Globally, the cumulative loss of labor force participants to HIV/AIDS reached 28 million in 2005. Without increased action across all segments of society, this figure could reach 48 million by 2010 and 74 million by 2015, 50 million of whom would be in Africa (ILO, 2004); yet, according to a 2003 UNAIDS study on the economic impact of HIV/AIDS in Southern Africa, a survey of companies with fewer than 100 workers showed that only 13 percent of the companies had a company policy in place to deal with HIV and AIDS.
"The future of African business, in the age of HIV/AIDS, will be bleak if employers do not immediately engage in treatment and prevention efforts," said Dr. Neeraj Mistry, technical director at the Global Business Coalition on HIV/AIDS, TB and Malaria. "African companies must establish and expand HIV/AIDS workplace programs for all of their employees and their families."
The Blueprint was developed with the support of Merck for use by African companies of all sizes - small, medium and large. Available in French and English, the tool shows how prevention and treatment programs in the workplace make an important contribution to fighting the HIV/AIDS pandemic, while also being a sound business decision.
"Merck has been engaged in the fight against HIV/AIDS for two decades," said Donald de Korte, director of HIV Access Programs for Merck in Africa. "During that time, we have learned that HIV/AIDS prevention, care and treatment programs in the workplace for employees and their families can make a difference in combating the HIV/AIDS epidemic. We have supported the development of the Blueprint to help provide an easy-to-use roadmap for bringing prevention, care and treatment options to employees and their families."
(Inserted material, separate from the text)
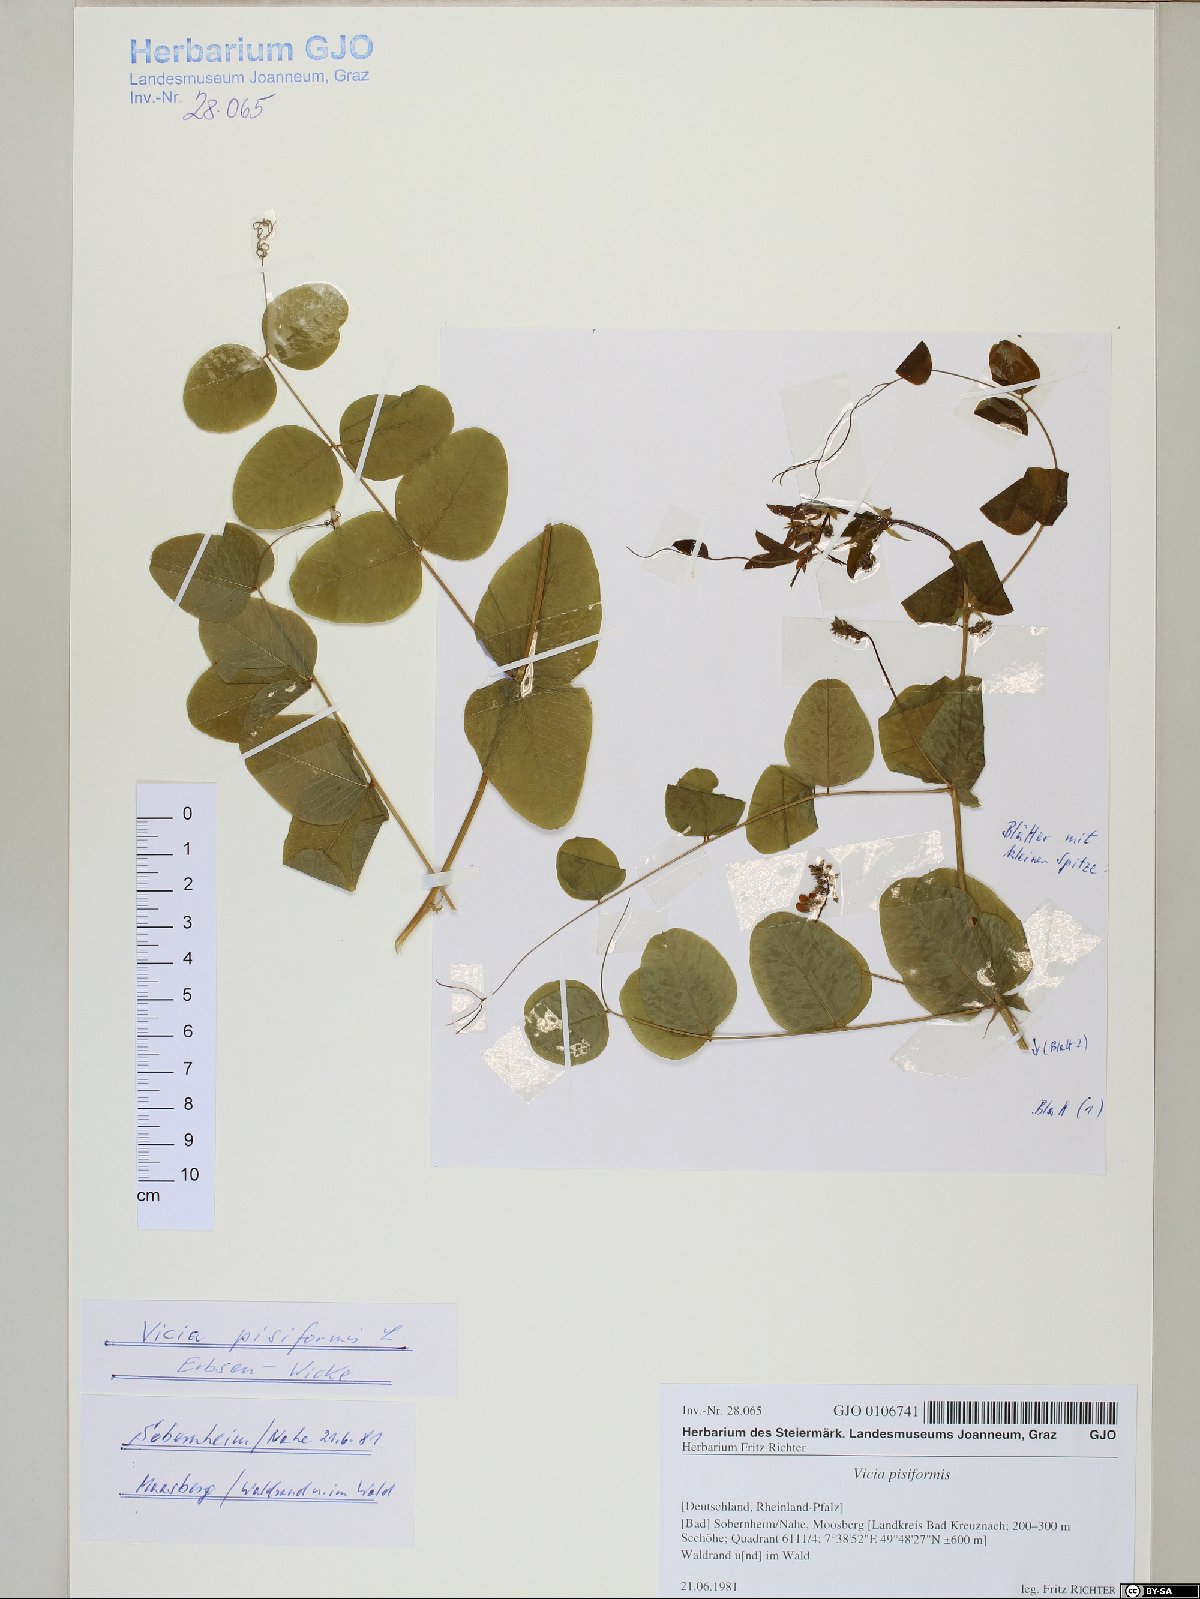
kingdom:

In developing the Blueprint for Business Action, Merck drew on its experiences in combating HIV/AIDS and its work with more than a dozen companies in Africa to develop sustainable and effective workplace programs. To ensure the tool reflected the true needs of African businesses, Merck assembled a predominantly African editorial team of HIV/AIDS experts to help develop and test the Blueprint. Merck also drew on the experience and best practices of various stakeholders such as UNAIDS, the International Labor Organization, the World Bank, non-governmental organizations (NGOs) and companies that have successfully initiated HIV/AIDS workplace programs.
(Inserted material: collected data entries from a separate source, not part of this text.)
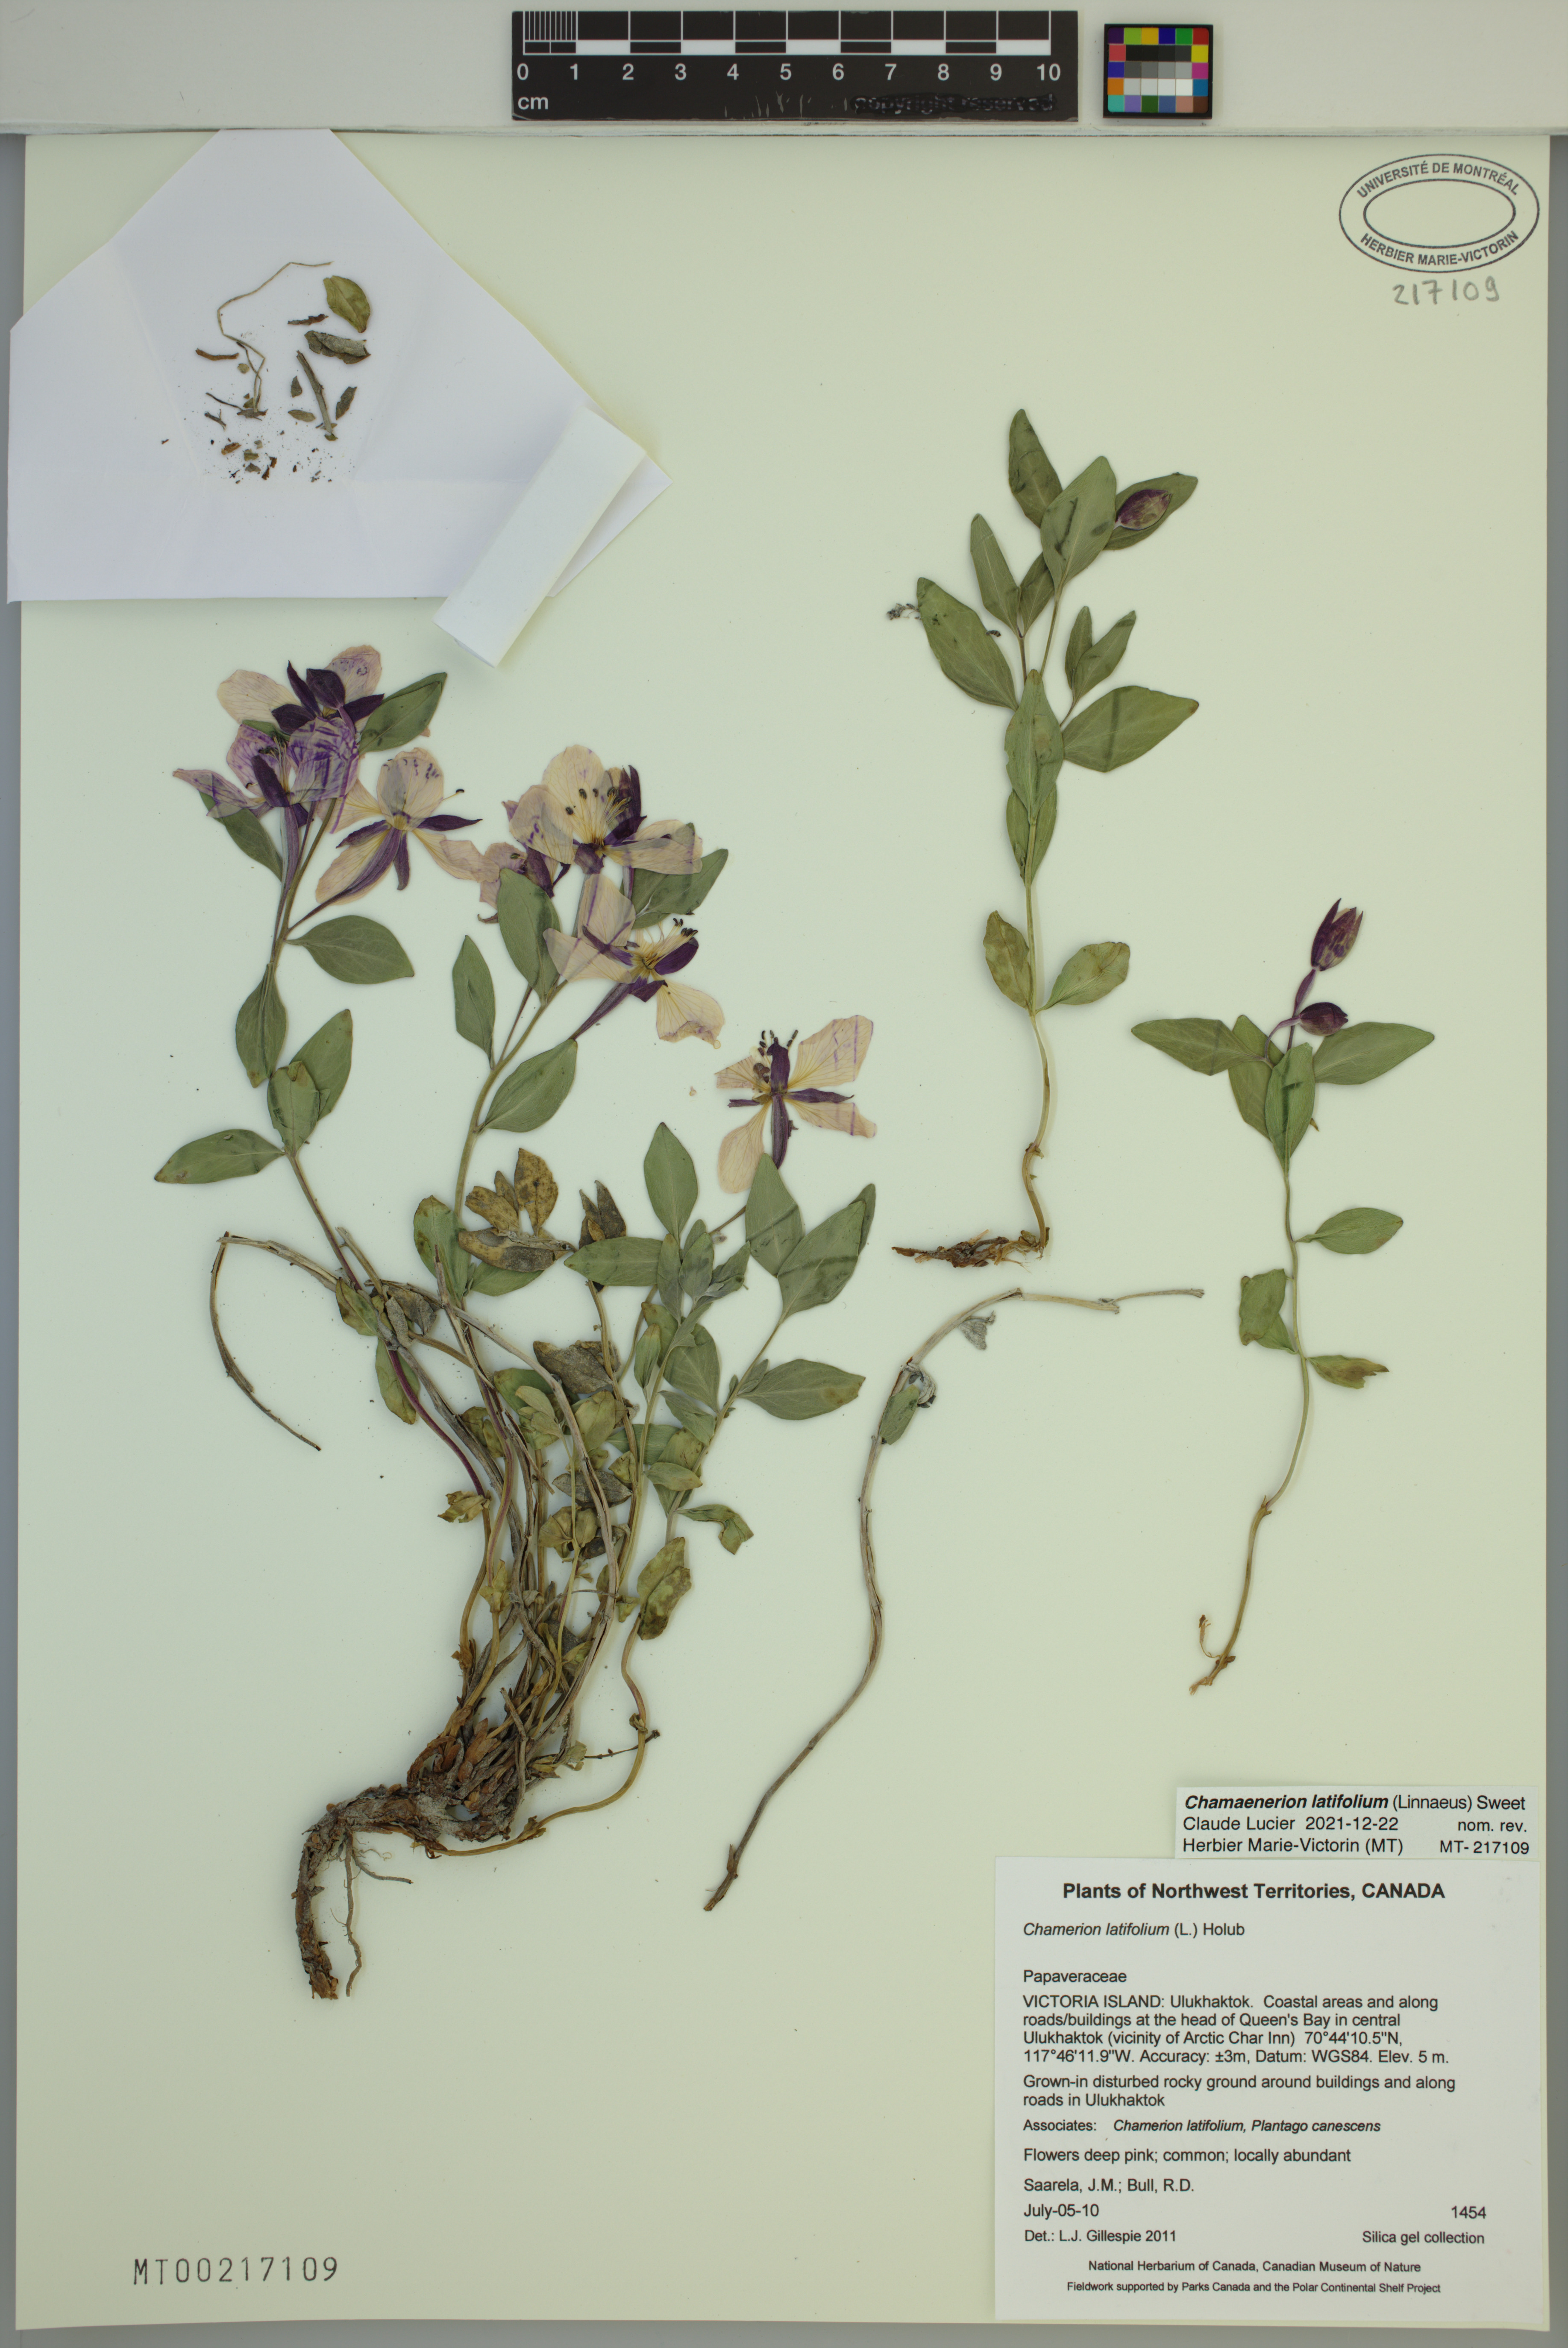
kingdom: Plantae
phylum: Tracheophyta
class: Magnoliopsida
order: Myrtales
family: Onagraceae
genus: Chamaenerion
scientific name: Chamaenerion latifolium
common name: Dwarf fireweed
Included in the Blueprint are:
-- Seven modules that together comprise a step-by-step comprehensive workplace program to assist businesses in their response against HIV/AIDS.
-- A textbook that provides background on HIV/AIDS and details about why a company should, and how it can, implement an HIV/AIDS workplace program.
-- An economic modeling tool that will enable companies to analyze and illustrate the economic impact an HIV/AIDS workplace program would have on the bottom line.